■ **Data provided**:

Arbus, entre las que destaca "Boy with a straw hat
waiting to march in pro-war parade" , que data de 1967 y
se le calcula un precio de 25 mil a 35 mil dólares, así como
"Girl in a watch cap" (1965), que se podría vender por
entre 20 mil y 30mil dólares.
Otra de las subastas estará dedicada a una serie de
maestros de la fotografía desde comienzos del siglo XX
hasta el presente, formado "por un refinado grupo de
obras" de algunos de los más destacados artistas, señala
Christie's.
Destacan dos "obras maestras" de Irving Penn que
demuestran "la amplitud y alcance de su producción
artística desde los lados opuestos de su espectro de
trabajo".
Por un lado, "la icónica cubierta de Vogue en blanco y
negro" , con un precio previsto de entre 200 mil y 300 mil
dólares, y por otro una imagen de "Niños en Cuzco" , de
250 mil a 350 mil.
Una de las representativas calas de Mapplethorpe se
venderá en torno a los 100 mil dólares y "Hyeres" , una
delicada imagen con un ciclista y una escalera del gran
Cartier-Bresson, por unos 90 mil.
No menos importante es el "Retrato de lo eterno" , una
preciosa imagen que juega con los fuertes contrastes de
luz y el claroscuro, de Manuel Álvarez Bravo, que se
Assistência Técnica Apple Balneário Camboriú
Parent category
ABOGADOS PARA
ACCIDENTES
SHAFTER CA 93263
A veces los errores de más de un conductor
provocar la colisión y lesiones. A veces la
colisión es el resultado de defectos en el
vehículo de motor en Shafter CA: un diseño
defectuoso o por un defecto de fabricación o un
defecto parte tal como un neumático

■ **Aim of the exercise**: All the material above is to be returned exactly as it stands.

■ **Solution for this task**:
Arbus, entre las que destaca "Boy with a straw hat
waiting to march in pro-war parade" , que data de 1967 y
se le calcula un precio de 25 mil a 35 mil dólares, así como
"Girl in a watch cap" (1965), que se podría vender por
entre 20 mil y 30mil dólares.
Otra de las subastas estará dedicada a una serie de
maestros de la fotografía desde comienzos del siglo XX
hasta el presente, formado "por un refinado grupo de
obras" de algunos de los más destacados artistas, señala
Christie's.
Destacan dos "obras maestras" de Irving Penn que
demuestran "la amplitud y alcance de su producción
artística desde los lados opuestos de su espectro de
trabajo".
Por un lado, "la icónica cubierta de Vogue en blanco y
negro" , con un precio previsto de entre 200 mil y 300 mil
dólares, y por otro una imagen de "Niños en Cuzco" , de
250 mil a 350 mil.
Una de las representativas calas de Mapplethorpe se
venderá en torno a los 100 mil dólares y "Hyeres" , una
delicada imagen con un ciclista y una escalera del gran
Cartier-Bresson, por unos 90 mil.
No menos importante es el "Retrato de lo eterno" , una
preciosa imagen que juega con los fuertes contrastes de
luz y el claroscuro, de Manuel Álvarez Bravo, que se
Assistência Técnica Apple Balneário Camboriú
Parent category
ABOGADOS PARA
ACCIDENTES
SHAFTER CA 93263
A veces los errores de más de un conductor
provocar la colisión y lesiones. A veces la
colisión es el resultado de defectos en el
vehículo de motor en Shafter CA: un diseño
defectuoso o por un defecto de fabricación o un
defecto parte tal como un neumático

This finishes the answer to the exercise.